▶ _WORK ORDER_
Every entry should be reproduced precisely, with each picture left out.

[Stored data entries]

■ ■ ■

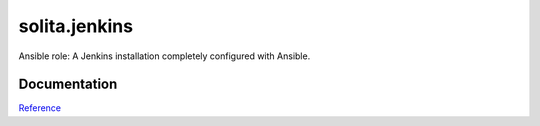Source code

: ==============
solita.jenkins
==============

Ansible role: A Jenkins installation completely configured with Ansible.

-------------
Documentation
-------------

`Reference <http://solita-cd.readthedocs.org/en/latest/solita.jenkins.html>`_
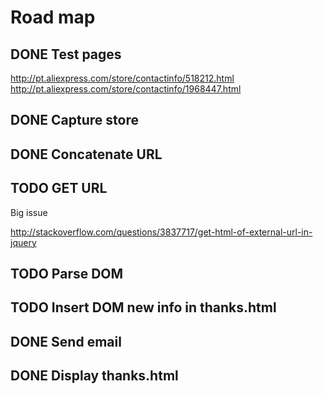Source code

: * Road map

** DONE Test pages
CLOSED: [2016-03-17 Thu 18:08]

http://pt.aliexpress.com/store/contactinfo/518212.html
http://pt.aliexpress.com/store/contactinfo/1968447.html

** DONE Capture store
CLOSED: [2016-03-17 Thu 18:08]

** DONE Concatenate URL
CLOSED: [2016-03-19 Sat 17:41]

** TODO GET URL

Big issue

http://stackoverflow.com/questions/3837717/get-html-of-external-url-in-jquery

** TODO Parse DOM

** TODO Insert DOM new info in thanks.html

** DONE Send email
CLOSED: [2016-03-17 Thu 18:08]

** DONE Display thanks.html
CLOSED: [2016-03-17 Thu 18:08]
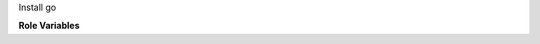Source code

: Install go

**Role Variables**

.. zuul:rolevar:: go_install_dir
   :default: /usr/local/

   Directory to install go in.

.. zuul:rolevar:: go_version
   :default: 1.13

.. zuul:rolevar:: go_os
   :default: {{ ansible_system | lower }}

.. zuul:rolevar:: go_arch
   :default: amd64 / 386
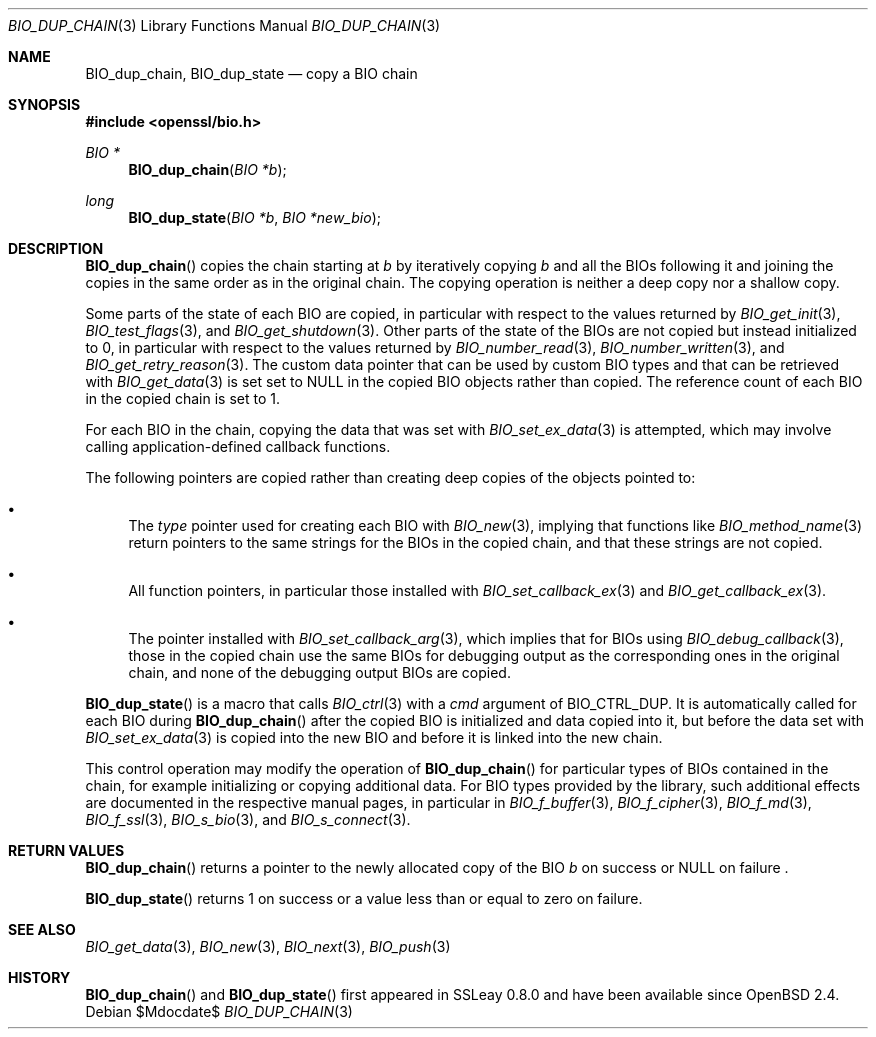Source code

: .\" $OpenBSD$
.\"
.\" Copyright (c) 2022 Ingo Schwarze <schwarze@openbsd.org>
.\"
.\" Permission to use, copy, modify, and distribute this software for any
.\" purpose with or without fee is hereby granted, provided that the above
.\" copyright notice and this permission notice appear in all copies.
.\"
.\" THE SOFTWARE IS PROVIDED "AS IS" AND THE AUTHOR DISCLAIMS ALL WARRANTIES
.\" WITH REGARD TO THIS SOFTWARE INCLUDING ALL IMPLIED WARRANTIES OF
.\" MERCHANTABILITY AND FITNESS. IN NO EVENT SHALL THE AUTHOR BE LIABLE FOR
.\" ANY SPECIAL, DIRECT, INDIRECT, OR CONSEQUENTIAL DAMAGES OR ANY DAMAGES
.\" WHATSOEVER RESULTING FROM LOSS OF USE, DATA OR PROFITS, WHETHER IN AN
.\" ACTION OF CONTRACT, NEGLIGENCE OR OTHER TORTIOUS ACTION, ARISING OUT OF
.\" OR IN CONNECTION WITH THE USE OR PERFORMANCE OF THIS SOFTWARE.
.\"
.Dd $Mdocdate$
.Dt BIO_DUP_CHAIN 3
.Os
.Sh NAME
.Nm BIO_dup_chain ,
.Nm BIO_dup_state
.Nd copy a BIO chain
.Sh SYNOPSIS
.In openssl/bio.h
.Ft BIO *
.Fn BIO_dup_chain "BIO *b"
.Ft long
.Fn BIO_dup_state "BIO *b" "BIO *new_bio"
.Sh DESCRIPTION
.Fn BIO_dup_chain
copies the chain starting at
.Fa b
by iteratively copying
.Fa b
and all the BIOs following it
and joining the copies in the same order as in the original chain.
The copying operation is neither a deep copy nor a shallow copy.
.Pp
Some parts of the state of each BIO are copied,
in particular with respect to the values returned by
.Xr BIO_get_init 3 ,
.Xr BIO_test_flags 3 ,
and
.Xr BIO_get_shutdown 3 .
.\" XXX new_bio->num = bio->num;
Other parts of the state of the BIOs are not copied
but instead initialized to 0,
in particular with respect to the values returned by
.Xr BIO_number_read 3 ,
.Xr BIO_number_written 3 ,
and
.Xr BIO_get_retry_reason 3 .
The custom data pointer that can be used by custom BIO types
and that can be retrieved with
.Xr BIO_get_data 3
is set set to
.Dv NULL
in the copied BIO objects rather than copied.
The reference count of each BIO in the copied chain is set to 1.
.Pp
For each BIO in the chain, copying the data that was set with
.Xr BIO_set_ex_data 3
is attempted, which may involve calling application-defined
callback functions.
.Pp
The following pointers are copied
rather than creating deep copies of the objects pointed to:
.Bl -bullet
.It
The
.Fa type
pointer used for creating each BIO with
.Xr BIO_new 3 ,
implying that functions like
.Xr BIO_method_name 3
return pointers to the same strings for the BIOs in the copied chain,
and that these strings are not copied.
.It
All function pointers, in particular those installed with
.Xr BIO_set_callback_ex 3
and
.Xr BIO_get_callback_ex 3 .
.It
The pointer installed with
.Xr BIO_set_callback_arg 3 ,
which implies that for BIOs using
.Xr BIO_debug_callback 3 ,
those in the copied chain use the same BIOs for debugging output
as the corresponding ones in the original chain,
and none of the debugging output BIOs are copied.
.El
.Pp
.Fn BIO_dup_state
is a macro that calls
.Xr BIO_ctrl 3
with a
.Fa cmd
argument of
.Dv BIO_CTRL_DUP .
It is automatically called for each BIO during
.Fn BIO_dup_chain
after the copied BIO is initialized and data copied into it,
but before the data set with
.Xr BIO_set_ex_data 3
is copied into the new BIO and before it is linked into the new chain.
.Pp
This control operation may modify the operation of
.Fn BIO_dup_chain
for particular types of BIOs contained in the chain,
for example initializing or copying additional data.
For BIO types provided by the library, such additional effects
are documented in the respective manual pages, in particular in
.Xr BIO_f_buffer 3 ,
.Xr BIO_f_cipher 3 ,
.Xr BIO_f_md 3 ,
.Xr BIO_f_ssl 3 ,
.Xr BIO_s_bio 3 ,
and
.Xr BIO_s_connect 3 .
.Sh RETURN VALUES
.Fn BIO_dup_chain
returns a pointer to the newly allocated copy of the BIO
.Fa b
on success or
.Dv NULL
on failure .
.Pp
.Fn BIO_dup_state
returns 1 on success or a value less than or equal to zero on failure.
.Sh SEE ALSO
.Xr BIO_get_data 3 ,
.Xr BIO_new 3 ,
.Xr BIO_next 3 ,
.Xr BIO_push 3
.Sh HISTORY
.Fn BIO_dup_chain
and
.Fn BIO_dup_state
first appeared in SSLeay 0.8.0 and have been available since
.Ox 2.4 .
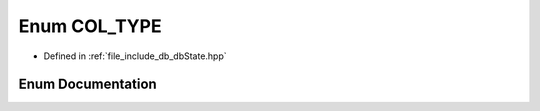 .. _exhale_enum_db_state_8hpp_1a4d98816c34e64c3b12d375764f940013:

Enum COL_TYPE
=============

- Defined in :ref:`file_include_db_dbState.hpp`


Enum Documentation
------------------


.. doxygenenum:: COL_TYPE
   :project: Project_DJ_Engine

■ ■ ■

▶ _ANSWER BOX_
Source code

: ==============
solita.jenkins
==============

Ansible role: A Jenkins installation completely configured with Ansible.

-------------
Documentation
-------------

`Reference <http://solita-cd.readthedocs.org/en/latest/solita.jenkins.html>`_
Source code

: * Road map

** DONE Test pages
CLOSED: [2016-03-17 Thu 18:08]

http://pt.aliexpress.com/store/contactinfo/518212.html
http://pt.aliexpress.com/store/contactinfo/1968447.html

** DONE Capture store
CLOSED: [2016-03-17 Thu 18:08]

** DONE Concatenate URL
CLOSED: [2016-03-19 Sat 17:41]

** TODO GET URL

Big issue

http://stackoverflow.com/questions/3837717/get-html-of-external-url-in-jquery

** TODO Parse DOM

** TODO Insert DOM new info in thanks.html

** DONE Send email
CLOSED: [2016-03-17 Thu 18:08]

** DONE Display thanks.html
CLOSED: [2016-03-17 Thu 18:08]
Source code

: Install go

**Role Variables**

.. zuul:rolevar:: go_install_dir
   :default: /usr/local/

   Directory to install go in.

.. zuul:rolevar:: go_version
   :default: 1.13

.. zuul:rolevar:: go_os
   :default: {{ ansible_system | lower }}

.. zuul:rolevar:: go_arch
   :default: amd64 / 386
Source code

: .\" $OpenBSD$
.\"
.\" Copyright (c) 2022 Ingo Schwarze <schwarze@openbsd.org>
.\"
.\" Permission to use, copy, modify, and distribute this software for any
.\" purpose with or without fee is hereby granted, provided that the above
.\" copyright notice and this permission notice appear in all copies.
.\"
.\" THE SOFTWARE IS PROVIDED "AS IS" AND THE AUTHOR DISCLAIMS ALL WARRANTIES
.\" WITH REGARD TO THIS SOFTWARE INCLUDING ALL IMPLIED WARRANTIES OF
.\" MERCHANTABILITY AND FITNESS. IN NO EVENT SHALL THE AUTHOR BE LIABLE FOR
.\" ANY SPECIAL, DIRECT, INDIRECT, OR CONSEQUENTIAL DAMAGES OR ANY DAMAGES
.\" WHATSOEVER RESULTING FROM LOSS OF USE, DATA OR PROFITS, WHETHER IN AN
.\" ACTION OF CONTRACT, NEGLIGENCE OR OTHER TORTIOUS ACTION, ARISING OUT OF
.\" OR IN CONNECTION WITH THE USE OR PERFORMANCE OF THIS SOFTWARE.
.\"
.Dd $Mdocdate$
.Dt BIO_DUP_CHAIN 3
.Os
.Sh NAME
.Nm BIO_dup_chain ,
.Nm BIO_dup_state
.Nd copy a BIO chain
.Sh SYNOPSIS
.In openssl/bio.h
.Ft BIO *
.Fn BIO_dup_chain "BIO *b"
.Ft long
.Fn BIO_dup_state "BIO *b" "BIO *new_bio"
.Sh DESCRIPTION
.Fn BIO_dup_chain
copies the chain starting at
.Fa b
by iteratively copying
.Fa b
and all the BIOs following it
and joining the copies in the same order as in the original chain.
The copying operation is neither a deep copy nor a shallow copy.
.Pp
Some parts of the state of each BIO are copied,
in particular with respect to the values returned by
.Xr BIO_get_init 3 ,
.Xr BIO_test_flags 3 ,
and
.Xr BIO_get_shutdown 3 .
.\" XXX new_bio->num = bio->num;
Other parts of the state of the BIOs are not copied
but instead initialized to 0,
in particular with respect to the values returned by
.Xr BIO_number_read 3 ,
.Xr BIO_number_written 3 ,
and
.Xr BIO_get_retry_reason 3 .
The custom data pointer that can be used by custom BIO types
and that can be retrieved with
.Xr BIO_get_data 3
is set set to
.Dv NULL
in the copied BIO objects rather than copied.
The reference count of each BIO in the copied chain is set to 1.
.Pp
For each BIO in the chain, copying the data that was set with
.Xr BIO_set_ex_data 3
is attempted, which may involve calling application-defined
callback functions.
.Pp
The following pointers are copied
rather than creating deep copies of the objects pointed to:
.Bl -bullet
.It
The
.Fa type
pointer used for creating each BIO with
.Xr BIO_new 3 ,
implying that functions like
.Xr BIO_method_name 3
return pointers to the same strings for the BIOs in the copied chain,
and that these strings are not copied.
.It
All function pointers, in particular those installed with
.Xr BIO_set_callback_ex 3
and
.Xr BIO_get_callback_ex 3 .
.It
The pointer installed with
.Xr BIO_set_callback_arg 3 ,
which implies that for BIOs using
.Xr BIO_debug_callback 3 ,
those in the copied chain use the same BIOs for debugging output
as the corresponding ones in the original chain,
and none of the debugging output BIOs are copied.
.El
.Pp
.Fn BIO_dup_state
is a macro that calls
.Xr BIO_ctrl 3
with a
.Fa cmd
argument of
.Dv BIO_CTRL_DUP .
It is automatically called for each BIO during
.Fn BIO_dup_chain
after the copied BIO is initialized and data copied into it,
but before the data set with
.Xr BIO_set_ex_data 3
is copied into the new BIO and before it is linked into the new chain.
.Pp
This control operation may modify the operation of
.Fn BIO_dup_chain
for particular types of BIOs contained in the chain,
for example initializing or copying additional data.
For BIO types provided by the library, such additional effects
are documented in the respective manual pages, in particular in
.Xr BIO_f_buffer 3 ,
.Xr BIO_f_cipher 3 ,
.Xr BIO_f_md 3 ,
.Xr BIO_f_ssl 3 ,
.Xr BIO_s_bio 3 ,
and
.Xr BIO_s_connect 3 .
.Sh RETURN VALUES
.Fn BIO_dup_chain
returns a pointer to the newly allocated copy of the BIO
.Fa b
on success or
.Dv NULL
on failure .
.Pp
.Fn BIO_dup_state
returns 1 on success or a value less than or equal to zero on failure.
.Sh SEE ALSO
.Xr BIO_get_data 3 ,
.Xr BIO_new 3 ,
.Xr BIO_next 3 ,
.Xr BIO_push 3
.Sh HISTORY
.Fn BIO_dup_chain
and
.Fn BIO_dup_state
first appeared in SSLeay 0.8.0 and have been available since
.Ox 2.4 .
 .. _exhale_enum_db_state_8hpp_1a4d98816c34e64c3b12d375764f940013:

Enum COL_TYPE
=============

- Defined in :ref:`file_include_db_dbState.hpp`


Enum Documentation
------------------


.. doxygenenum:: COL_TYPE
   :project: Project_DJ_Engine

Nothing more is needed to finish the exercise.